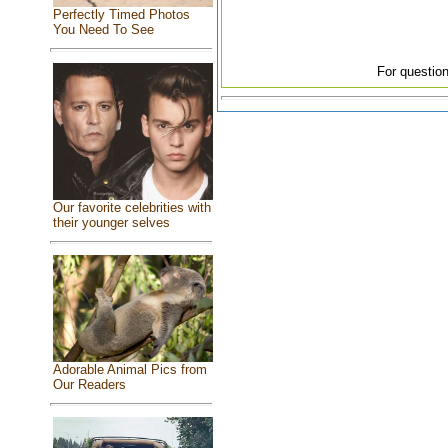
Perfectly Timed Photos
You Need To See
For question
Our favorite celebrities with
their younger selves
Adorable Animal Pics from
Our Readers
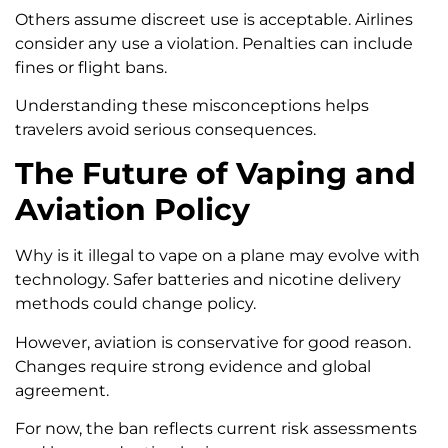
Others assume discreet use is acceptable. Airlines
consider any use a violation. Penalties can include
fines or flight bans.
Understanding these misconceptions helps
travelers avoid serious consequences.
The Future of Vaping and
Aviation Policy
Why is it illegal to vape on a plane may evolve with
technology. Safer batteries and nicotine delivery
methods could change policy.
However, aviation is conservative for good reason.
Changes require strong evidence and global
agreement.
For now, the ban reflects current risk assessments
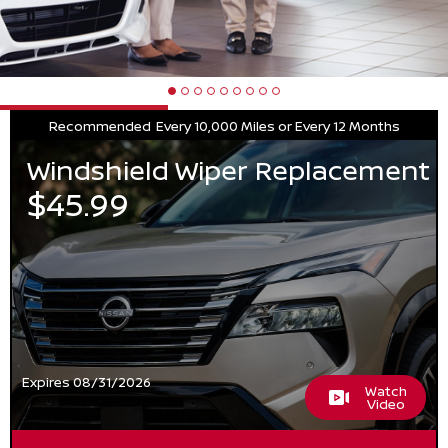
Recommended
Every 10,000 Miles or Every 12 Months
Windshield Wiper Replacement
$45.99
Expires 08/31/2026
Watch
Video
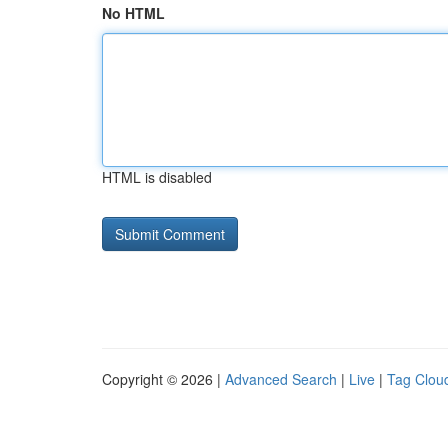
No HTML
HTML is disabled
Copyright © 2026 |
Advanced Search
|
Live
|
Tag Clou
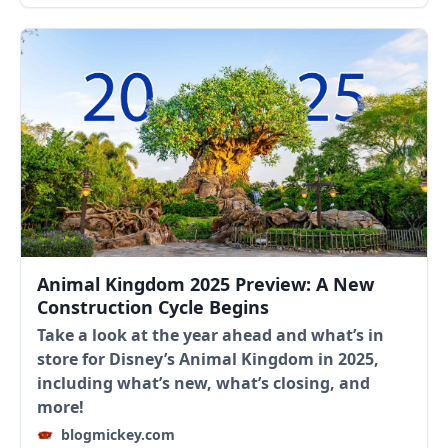
Animal Kingdom 2025 Preview: A New
Construction Cycle Begins
Take a look at the year ahead and what’s in
store for Disney’s Animal Kingdom in 2025,
including what’s new, what’s closing, and
more!
blogmickey.com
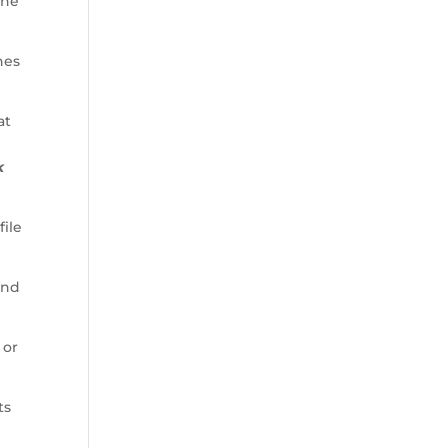
ine
nes
at
k
file
and
 or
ts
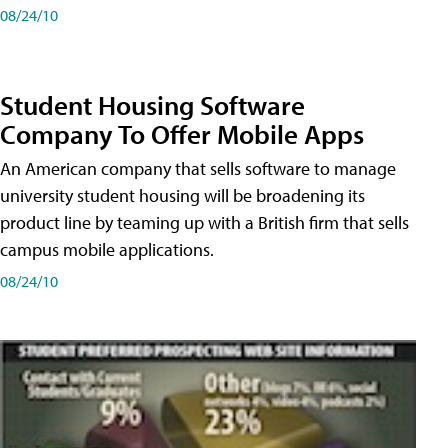
08/24/10
Student Housing Software
Company To Offer Mobile Apps
An American company that sells software to manage
university student housing will be broadening its
product line by teaming up with a British firm that sells
campus mobile applications.
08/24/10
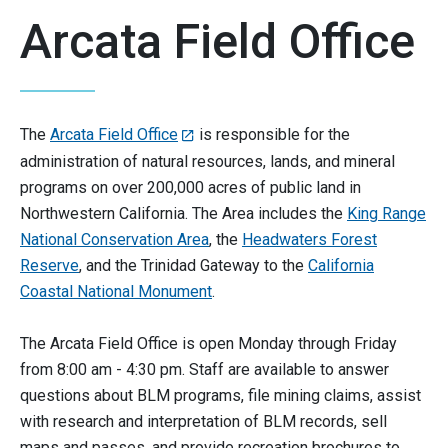
Arcata Field Office
The
Arcata Field Office
is responsible for the
administration of natural resources, lands, and mineral
programs on over 200,000 acres of public land in
Northwestern California. The Area includes the
King Range
National Conservation Area
, the
Headwaters Forest
Reserve
, and the Trinidad Gateway to the
California
Coastal National Monument
.
The Arcata Field Office is open Monday through Friday
from 8:00 am - 4:30 pm. Staff are available to answer
questions about BLM programs, file mining claims, assist
with research and interpretation of BLM records, sell
maps and passes, and provide recreation brochures to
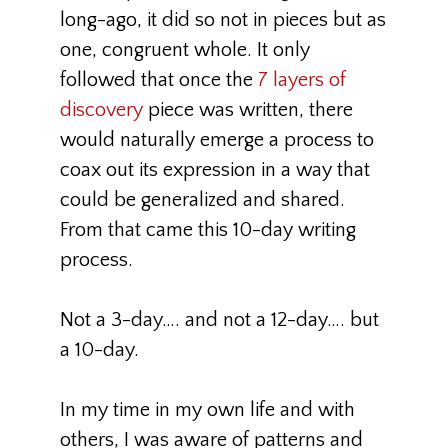
long-ago, it did so not in pieces but as
one, congruent whole. It only
followed that once the
7 layers of
discovery
piece was written, there
would naturally emerge a process to
coax out its expression in a way that
could be generalized and shared.
From that came this 10-day writing
process.
Not a 3-day…. and not a 12-day…. but
a 10-day.
In my time in my own life and with
others, I was aware of patterns and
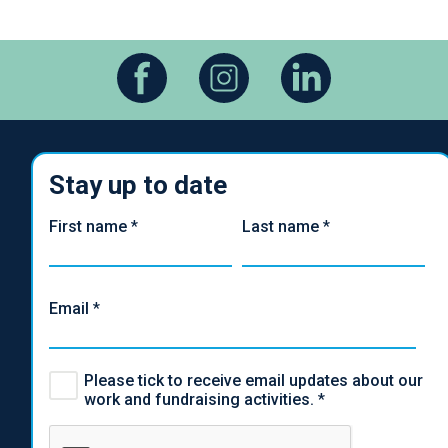
Stay up to date
First name
*
Last name
*
Email
*
Please tick to receive email updates about our
work and fundraising activities.
*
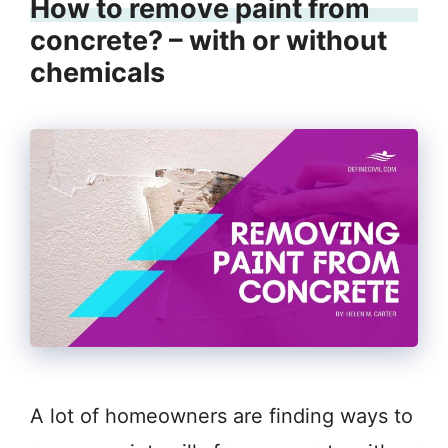
How to remove paint from
concrete? – with or without
chemicals
A lot of homeowners are finding ways to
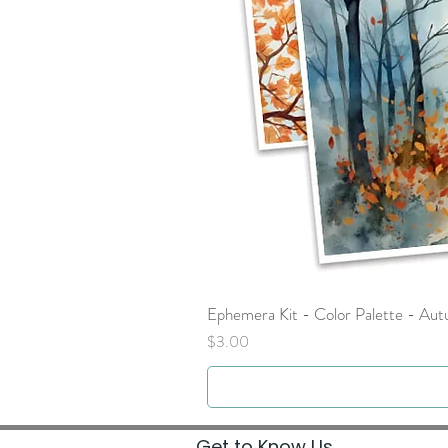
Ephemera Kit - Color Palette - Au
Price
$3.00
Get to Know Us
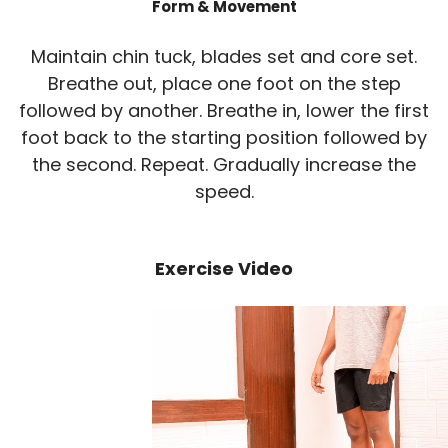
Form & Movement
Maintain chin tuck, blades set and core set.
Breathe out, place one foot on the step
followed by another. Breathe in, lower the first
foot back to the starting position followed by
the second. Repeat. Gradually increase the
speed.
Exercise Video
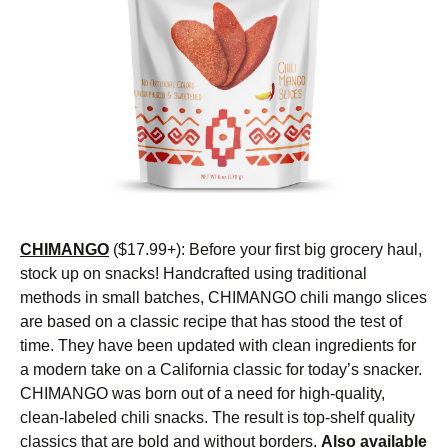
CHIMANGO
($17.99+): Before your first big grocery haul,
stock up on snacks! Handcrafted using traditional
methods in small batches, CHIMANGO chili mango slices
are based on a classic recipe that has stood the test of
time. They have been updated with clean ingredients for
a modern take on a California classic for today’s snacker.
CHIMANGO was born out of a need for high-quality,
clean-labeled chili snacks. The result is top-shelf quality
classics that are bold and without borders.
Also available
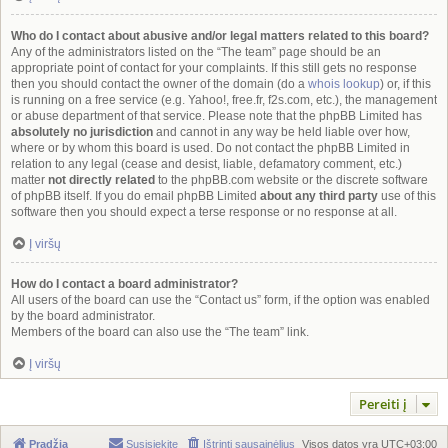
Who do I contact about abusive and/or legal matters related to this board?
Any of the administrators listed on the “The team” page should be an
appropriate point of contact for your complaints. If this still gets no response
then you should contact the owner of the domain (do a
whois lookup
) or, if this
is running on a free service (e.g. Yahoo!, free.fr, f2s.com, etc.), the management
or abuse department of that service. Please note that the phpBB Limited has
absolutely no jurisdiction
and cannot in any way be held liable over how,
where or by whom this board is used. Do not contact the phpBB Limited in
relation to any legal (cease and desist, liable, defamatory comment, etc.)
matter
not directly related
to the phpBB.com website or the discrete software
of phpBB itself. If you do email phpBB Limited
about any third party
use of this
software then you should expect a terse response or no response at all.
Į viršų
How do I contact a board administrator?
All users of the board can use the “Contact us” form, if the option was enabled
by the board administrator.
Members of the board can also use the “The team” link.
Į viršų
Pereiti į
Pradžia
Susisiekite
Ištrinti sausainėlius
Visos datos yra
UTC+03:00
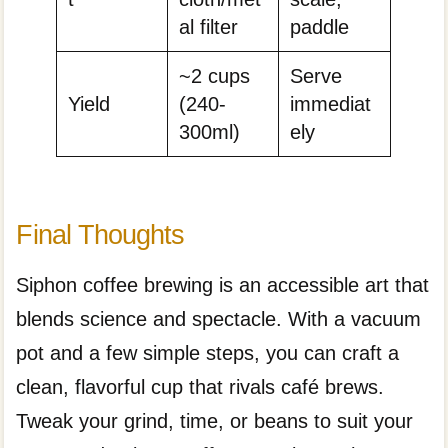
al filter
paddle
~2 cups
Serve
Yield
(240-
immediat
300ml)
ely
Final Thoughts
Siphon coffee brewing is an accessible art that
blends science and spectacle. With a vacuum
pot and a few simple steps, you can craft a
clean, flavorful cup that rivals café brews.
Tweak your grind, time, or beans to suit your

_ _ _

What is required
Wherever a line contains the string "Breathe", copy that line from the data.

Output below
Breathe out, place one foot on the step
followed by another. Breathe in, lower the first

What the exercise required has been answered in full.